| name | workflow-run-tag-resolution |
| description | Resolve release tags reliably in follow-on GitHub workflows when the source repo uses annotated tags. |
| domain | github-actions |
| confidence | high |
| source | earned |
| tools | [{"name":"gh","description":"Inspect workflow runs and confirm the failing job/log context.","when":"You need evidence that a follow-on workflow failed to resolve the released tag or version."}] |
Context
Use this when a GitHub Actions workflow is triggered by workflow_run and needs to recover the release tag or version from the completed source workflow.
Patterns
- Check out the source repository with tags before resolving the version.
- Resolve the tag from the local git graph, not from
git/matching-refs, when the repo uses annotated tags.
- Use
git tag --points-at "$HEAD_SHA" and sort/filter for semver-style release tags.

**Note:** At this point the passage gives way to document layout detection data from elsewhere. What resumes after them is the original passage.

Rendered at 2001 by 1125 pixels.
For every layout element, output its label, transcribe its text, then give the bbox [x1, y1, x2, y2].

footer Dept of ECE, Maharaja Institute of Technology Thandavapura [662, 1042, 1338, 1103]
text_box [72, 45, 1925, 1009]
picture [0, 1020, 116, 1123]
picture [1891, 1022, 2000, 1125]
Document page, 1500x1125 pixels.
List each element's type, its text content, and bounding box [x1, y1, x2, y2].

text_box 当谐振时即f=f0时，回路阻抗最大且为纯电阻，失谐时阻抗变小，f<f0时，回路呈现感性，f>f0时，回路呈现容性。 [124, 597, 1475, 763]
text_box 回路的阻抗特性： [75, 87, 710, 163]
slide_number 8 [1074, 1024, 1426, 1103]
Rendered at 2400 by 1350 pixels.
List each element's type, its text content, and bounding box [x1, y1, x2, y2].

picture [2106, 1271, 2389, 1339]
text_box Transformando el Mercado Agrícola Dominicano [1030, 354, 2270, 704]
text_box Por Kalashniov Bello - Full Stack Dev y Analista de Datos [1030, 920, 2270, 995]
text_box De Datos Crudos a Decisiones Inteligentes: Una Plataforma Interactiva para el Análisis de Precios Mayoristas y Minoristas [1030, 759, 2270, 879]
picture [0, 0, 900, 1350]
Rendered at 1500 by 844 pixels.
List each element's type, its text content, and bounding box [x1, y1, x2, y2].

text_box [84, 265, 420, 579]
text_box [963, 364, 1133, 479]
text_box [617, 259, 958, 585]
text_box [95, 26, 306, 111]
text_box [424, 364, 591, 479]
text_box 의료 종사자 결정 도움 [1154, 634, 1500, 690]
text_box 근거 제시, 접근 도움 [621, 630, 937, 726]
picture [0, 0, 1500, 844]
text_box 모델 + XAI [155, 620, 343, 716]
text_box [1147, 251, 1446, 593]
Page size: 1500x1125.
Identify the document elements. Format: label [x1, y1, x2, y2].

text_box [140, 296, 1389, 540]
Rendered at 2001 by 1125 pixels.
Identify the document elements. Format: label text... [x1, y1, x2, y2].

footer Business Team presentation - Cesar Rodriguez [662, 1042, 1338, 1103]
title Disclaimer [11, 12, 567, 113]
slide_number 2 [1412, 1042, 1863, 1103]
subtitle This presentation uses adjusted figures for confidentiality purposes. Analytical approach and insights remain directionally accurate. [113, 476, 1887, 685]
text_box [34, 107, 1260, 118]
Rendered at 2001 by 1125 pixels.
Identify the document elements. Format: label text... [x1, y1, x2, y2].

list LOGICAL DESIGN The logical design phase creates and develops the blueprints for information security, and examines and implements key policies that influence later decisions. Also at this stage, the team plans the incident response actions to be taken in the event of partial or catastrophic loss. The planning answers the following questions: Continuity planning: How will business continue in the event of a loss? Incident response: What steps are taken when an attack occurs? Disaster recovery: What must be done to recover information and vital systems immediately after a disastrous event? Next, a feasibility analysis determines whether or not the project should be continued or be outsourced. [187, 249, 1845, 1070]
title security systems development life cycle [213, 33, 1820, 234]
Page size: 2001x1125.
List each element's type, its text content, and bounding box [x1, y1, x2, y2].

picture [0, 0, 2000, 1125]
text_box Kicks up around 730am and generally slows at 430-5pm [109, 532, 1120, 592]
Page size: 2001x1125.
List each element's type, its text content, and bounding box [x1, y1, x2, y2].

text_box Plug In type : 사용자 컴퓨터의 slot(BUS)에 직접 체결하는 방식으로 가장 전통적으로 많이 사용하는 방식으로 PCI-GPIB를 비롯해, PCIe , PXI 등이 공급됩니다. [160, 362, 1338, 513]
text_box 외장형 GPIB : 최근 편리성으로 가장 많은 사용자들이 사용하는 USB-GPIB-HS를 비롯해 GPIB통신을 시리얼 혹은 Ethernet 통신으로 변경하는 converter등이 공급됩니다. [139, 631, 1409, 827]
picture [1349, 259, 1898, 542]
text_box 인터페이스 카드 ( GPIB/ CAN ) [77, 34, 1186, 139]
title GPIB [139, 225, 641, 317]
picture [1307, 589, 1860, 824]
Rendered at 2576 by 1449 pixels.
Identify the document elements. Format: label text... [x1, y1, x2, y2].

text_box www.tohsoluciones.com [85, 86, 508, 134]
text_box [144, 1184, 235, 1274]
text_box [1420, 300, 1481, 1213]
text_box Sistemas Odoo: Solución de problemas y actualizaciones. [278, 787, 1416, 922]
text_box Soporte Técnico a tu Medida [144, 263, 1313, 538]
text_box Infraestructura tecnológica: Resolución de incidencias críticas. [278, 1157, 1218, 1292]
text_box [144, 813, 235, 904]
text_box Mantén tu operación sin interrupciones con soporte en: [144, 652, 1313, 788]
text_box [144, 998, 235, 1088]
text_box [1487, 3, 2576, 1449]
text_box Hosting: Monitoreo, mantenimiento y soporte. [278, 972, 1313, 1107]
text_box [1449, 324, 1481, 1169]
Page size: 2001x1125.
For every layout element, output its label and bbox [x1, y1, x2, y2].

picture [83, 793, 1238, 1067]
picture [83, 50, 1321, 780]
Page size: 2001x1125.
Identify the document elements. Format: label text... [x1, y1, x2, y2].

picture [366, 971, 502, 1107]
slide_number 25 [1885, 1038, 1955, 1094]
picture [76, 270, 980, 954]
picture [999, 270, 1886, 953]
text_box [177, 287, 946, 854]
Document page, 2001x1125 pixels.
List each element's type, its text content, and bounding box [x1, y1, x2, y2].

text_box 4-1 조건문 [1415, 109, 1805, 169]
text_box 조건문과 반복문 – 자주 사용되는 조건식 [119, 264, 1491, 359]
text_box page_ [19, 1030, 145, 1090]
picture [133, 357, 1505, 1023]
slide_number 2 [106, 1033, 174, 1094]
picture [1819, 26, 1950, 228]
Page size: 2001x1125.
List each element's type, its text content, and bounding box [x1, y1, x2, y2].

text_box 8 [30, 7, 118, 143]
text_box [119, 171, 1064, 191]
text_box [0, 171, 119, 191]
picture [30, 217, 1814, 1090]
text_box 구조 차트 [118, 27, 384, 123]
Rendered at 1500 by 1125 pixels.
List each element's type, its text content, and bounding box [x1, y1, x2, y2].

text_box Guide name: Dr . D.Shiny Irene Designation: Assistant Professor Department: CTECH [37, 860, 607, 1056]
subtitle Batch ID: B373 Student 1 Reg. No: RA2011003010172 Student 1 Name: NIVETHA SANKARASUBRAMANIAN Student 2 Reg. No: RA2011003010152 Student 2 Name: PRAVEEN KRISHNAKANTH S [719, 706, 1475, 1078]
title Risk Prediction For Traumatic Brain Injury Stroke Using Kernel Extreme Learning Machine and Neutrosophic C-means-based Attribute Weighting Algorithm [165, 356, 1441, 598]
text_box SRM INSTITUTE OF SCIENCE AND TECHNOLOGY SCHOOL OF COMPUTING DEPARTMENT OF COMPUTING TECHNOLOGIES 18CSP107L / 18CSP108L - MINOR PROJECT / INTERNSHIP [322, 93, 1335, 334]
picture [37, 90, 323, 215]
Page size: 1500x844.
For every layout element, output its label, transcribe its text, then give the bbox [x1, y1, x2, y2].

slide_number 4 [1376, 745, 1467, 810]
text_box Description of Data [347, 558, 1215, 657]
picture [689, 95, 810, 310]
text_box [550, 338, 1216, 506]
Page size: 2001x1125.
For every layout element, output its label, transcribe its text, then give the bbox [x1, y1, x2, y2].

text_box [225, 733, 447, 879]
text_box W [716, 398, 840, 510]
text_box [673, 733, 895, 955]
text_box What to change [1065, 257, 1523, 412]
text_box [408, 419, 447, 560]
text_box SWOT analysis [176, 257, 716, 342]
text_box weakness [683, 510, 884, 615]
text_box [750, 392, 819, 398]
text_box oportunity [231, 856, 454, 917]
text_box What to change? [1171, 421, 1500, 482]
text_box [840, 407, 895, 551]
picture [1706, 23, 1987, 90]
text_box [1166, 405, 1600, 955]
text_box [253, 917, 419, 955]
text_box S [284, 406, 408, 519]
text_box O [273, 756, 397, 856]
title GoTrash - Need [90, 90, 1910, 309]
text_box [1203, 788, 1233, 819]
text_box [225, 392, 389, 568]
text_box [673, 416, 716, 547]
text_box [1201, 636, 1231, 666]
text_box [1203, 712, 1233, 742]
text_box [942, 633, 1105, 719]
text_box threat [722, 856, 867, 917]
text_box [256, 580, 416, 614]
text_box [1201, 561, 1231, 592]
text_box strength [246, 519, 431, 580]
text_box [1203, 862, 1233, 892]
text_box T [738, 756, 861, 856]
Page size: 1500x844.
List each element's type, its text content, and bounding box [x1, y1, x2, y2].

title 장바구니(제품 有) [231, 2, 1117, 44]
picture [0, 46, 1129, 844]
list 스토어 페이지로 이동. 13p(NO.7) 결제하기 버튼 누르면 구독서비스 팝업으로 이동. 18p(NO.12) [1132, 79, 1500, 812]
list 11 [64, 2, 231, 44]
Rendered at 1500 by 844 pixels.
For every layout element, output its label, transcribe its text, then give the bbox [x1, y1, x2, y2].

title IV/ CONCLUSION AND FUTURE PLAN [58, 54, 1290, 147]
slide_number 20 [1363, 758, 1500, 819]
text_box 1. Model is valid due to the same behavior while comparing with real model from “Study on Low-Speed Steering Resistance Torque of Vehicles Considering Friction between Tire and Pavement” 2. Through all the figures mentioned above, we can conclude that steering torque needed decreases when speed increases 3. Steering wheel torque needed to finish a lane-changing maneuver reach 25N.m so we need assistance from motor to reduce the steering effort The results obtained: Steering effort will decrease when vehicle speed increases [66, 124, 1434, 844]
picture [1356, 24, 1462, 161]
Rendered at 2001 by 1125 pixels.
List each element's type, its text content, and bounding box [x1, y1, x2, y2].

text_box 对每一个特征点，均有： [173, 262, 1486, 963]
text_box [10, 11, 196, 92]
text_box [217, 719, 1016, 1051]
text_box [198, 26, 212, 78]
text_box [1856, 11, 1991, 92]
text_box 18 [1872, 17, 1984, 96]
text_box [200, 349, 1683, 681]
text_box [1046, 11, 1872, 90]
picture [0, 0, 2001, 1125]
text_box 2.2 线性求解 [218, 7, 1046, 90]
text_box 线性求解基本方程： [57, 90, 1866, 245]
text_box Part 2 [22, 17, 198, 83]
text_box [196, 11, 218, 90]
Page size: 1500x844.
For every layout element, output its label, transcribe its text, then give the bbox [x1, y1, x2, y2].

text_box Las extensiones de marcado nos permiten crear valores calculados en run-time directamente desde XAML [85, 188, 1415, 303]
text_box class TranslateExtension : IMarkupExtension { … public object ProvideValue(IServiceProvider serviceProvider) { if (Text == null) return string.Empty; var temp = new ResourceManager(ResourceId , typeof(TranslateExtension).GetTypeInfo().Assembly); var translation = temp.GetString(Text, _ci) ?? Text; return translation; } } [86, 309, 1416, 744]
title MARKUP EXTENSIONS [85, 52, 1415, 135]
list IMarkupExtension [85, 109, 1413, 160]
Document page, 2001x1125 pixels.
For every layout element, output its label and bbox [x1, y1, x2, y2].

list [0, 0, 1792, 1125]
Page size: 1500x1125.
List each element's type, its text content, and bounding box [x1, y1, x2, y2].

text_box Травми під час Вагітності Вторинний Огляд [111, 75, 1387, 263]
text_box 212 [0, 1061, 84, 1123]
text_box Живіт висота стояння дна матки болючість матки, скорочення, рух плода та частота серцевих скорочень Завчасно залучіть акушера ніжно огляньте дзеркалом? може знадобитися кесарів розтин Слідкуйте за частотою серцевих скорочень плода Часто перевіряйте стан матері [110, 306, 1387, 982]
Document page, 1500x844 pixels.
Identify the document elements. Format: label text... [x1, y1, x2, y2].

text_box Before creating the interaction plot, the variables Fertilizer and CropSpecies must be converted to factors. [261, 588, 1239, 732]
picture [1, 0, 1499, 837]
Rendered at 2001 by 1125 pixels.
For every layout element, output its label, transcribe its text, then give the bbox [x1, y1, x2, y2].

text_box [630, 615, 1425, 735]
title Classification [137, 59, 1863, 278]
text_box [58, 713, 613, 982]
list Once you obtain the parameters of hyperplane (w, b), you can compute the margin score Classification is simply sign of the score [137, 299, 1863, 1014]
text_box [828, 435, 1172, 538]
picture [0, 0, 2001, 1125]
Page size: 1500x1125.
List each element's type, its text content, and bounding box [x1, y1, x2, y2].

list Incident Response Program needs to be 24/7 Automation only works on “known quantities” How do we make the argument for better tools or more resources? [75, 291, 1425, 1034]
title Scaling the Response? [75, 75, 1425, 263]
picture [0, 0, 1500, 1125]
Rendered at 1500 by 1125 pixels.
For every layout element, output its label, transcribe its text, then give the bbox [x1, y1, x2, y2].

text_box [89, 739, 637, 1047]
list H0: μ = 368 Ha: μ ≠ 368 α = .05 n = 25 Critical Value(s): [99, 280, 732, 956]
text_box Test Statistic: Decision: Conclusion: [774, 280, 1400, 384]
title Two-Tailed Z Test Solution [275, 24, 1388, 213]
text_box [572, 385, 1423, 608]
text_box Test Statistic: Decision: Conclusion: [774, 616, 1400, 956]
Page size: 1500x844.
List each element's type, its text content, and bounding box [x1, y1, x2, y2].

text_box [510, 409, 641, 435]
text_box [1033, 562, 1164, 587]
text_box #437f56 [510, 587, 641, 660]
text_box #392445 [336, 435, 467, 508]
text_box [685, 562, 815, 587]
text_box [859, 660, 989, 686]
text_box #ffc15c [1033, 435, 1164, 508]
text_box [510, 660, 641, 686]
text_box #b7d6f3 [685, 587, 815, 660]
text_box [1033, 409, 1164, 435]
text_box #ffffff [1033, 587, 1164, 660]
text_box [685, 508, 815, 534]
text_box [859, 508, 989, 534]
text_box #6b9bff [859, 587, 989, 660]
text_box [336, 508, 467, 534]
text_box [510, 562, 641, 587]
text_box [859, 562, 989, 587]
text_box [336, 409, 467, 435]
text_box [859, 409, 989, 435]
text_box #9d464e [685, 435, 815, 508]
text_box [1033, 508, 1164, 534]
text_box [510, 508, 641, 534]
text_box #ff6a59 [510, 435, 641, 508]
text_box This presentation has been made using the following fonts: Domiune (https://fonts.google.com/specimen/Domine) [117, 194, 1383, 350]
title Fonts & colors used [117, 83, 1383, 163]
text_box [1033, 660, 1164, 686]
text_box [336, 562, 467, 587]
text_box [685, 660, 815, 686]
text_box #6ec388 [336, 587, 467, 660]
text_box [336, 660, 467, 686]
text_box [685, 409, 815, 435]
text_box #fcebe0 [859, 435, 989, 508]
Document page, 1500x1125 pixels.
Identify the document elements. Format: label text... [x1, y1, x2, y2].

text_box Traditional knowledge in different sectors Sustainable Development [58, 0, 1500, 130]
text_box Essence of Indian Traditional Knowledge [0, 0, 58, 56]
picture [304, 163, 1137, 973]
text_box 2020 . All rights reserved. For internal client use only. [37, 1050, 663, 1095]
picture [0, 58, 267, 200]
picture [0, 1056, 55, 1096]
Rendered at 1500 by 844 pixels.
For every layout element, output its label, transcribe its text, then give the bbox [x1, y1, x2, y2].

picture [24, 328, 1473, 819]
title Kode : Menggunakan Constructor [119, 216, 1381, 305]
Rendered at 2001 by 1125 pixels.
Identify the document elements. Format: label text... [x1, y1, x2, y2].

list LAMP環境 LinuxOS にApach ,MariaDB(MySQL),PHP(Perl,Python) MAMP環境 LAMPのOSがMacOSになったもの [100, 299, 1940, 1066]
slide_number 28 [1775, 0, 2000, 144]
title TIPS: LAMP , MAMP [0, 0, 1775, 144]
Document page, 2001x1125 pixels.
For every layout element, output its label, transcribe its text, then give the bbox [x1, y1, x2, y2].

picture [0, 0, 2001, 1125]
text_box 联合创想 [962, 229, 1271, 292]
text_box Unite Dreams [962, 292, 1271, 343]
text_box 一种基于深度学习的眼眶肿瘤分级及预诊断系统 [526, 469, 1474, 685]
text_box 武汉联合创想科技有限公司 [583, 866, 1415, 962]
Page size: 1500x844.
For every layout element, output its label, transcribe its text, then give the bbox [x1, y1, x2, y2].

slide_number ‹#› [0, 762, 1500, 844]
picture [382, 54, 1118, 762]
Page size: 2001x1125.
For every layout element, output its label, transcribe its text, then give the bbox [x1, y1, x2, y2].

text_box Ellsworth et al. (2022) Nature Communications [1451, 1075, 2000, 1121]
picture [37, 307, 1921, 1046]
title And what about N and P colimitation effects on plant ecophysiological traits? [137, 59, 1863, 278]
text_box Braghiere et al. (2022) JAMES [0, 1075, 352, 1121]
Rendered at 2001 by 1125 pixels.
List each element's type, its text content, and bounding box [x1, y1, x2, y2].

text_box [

- Add a short retry loop to absorb brief tag-visibility delays after the upstream workflow completes.
- Keep manual replay paths explicit and separately validated.
Examples
- Good:
actions/checkout@v4 with fetch-depth: 0, then git fetch --force --tags origin and git tag --points-at "$HEAD_SHA" --sort=-version:refname.
- Bad: comparing
workflow_run.head_sha directly to the REST matching-refs .object.sha value for annotated tags.
Anti-Patterns
- Assuming release tags are lightweight tags.
- Resolving the "latest release" instead of the tag that points at the triggering commit.
- Treating an empty tag lookup as proof the release failed before checking whether the lookup method understands annotated tags.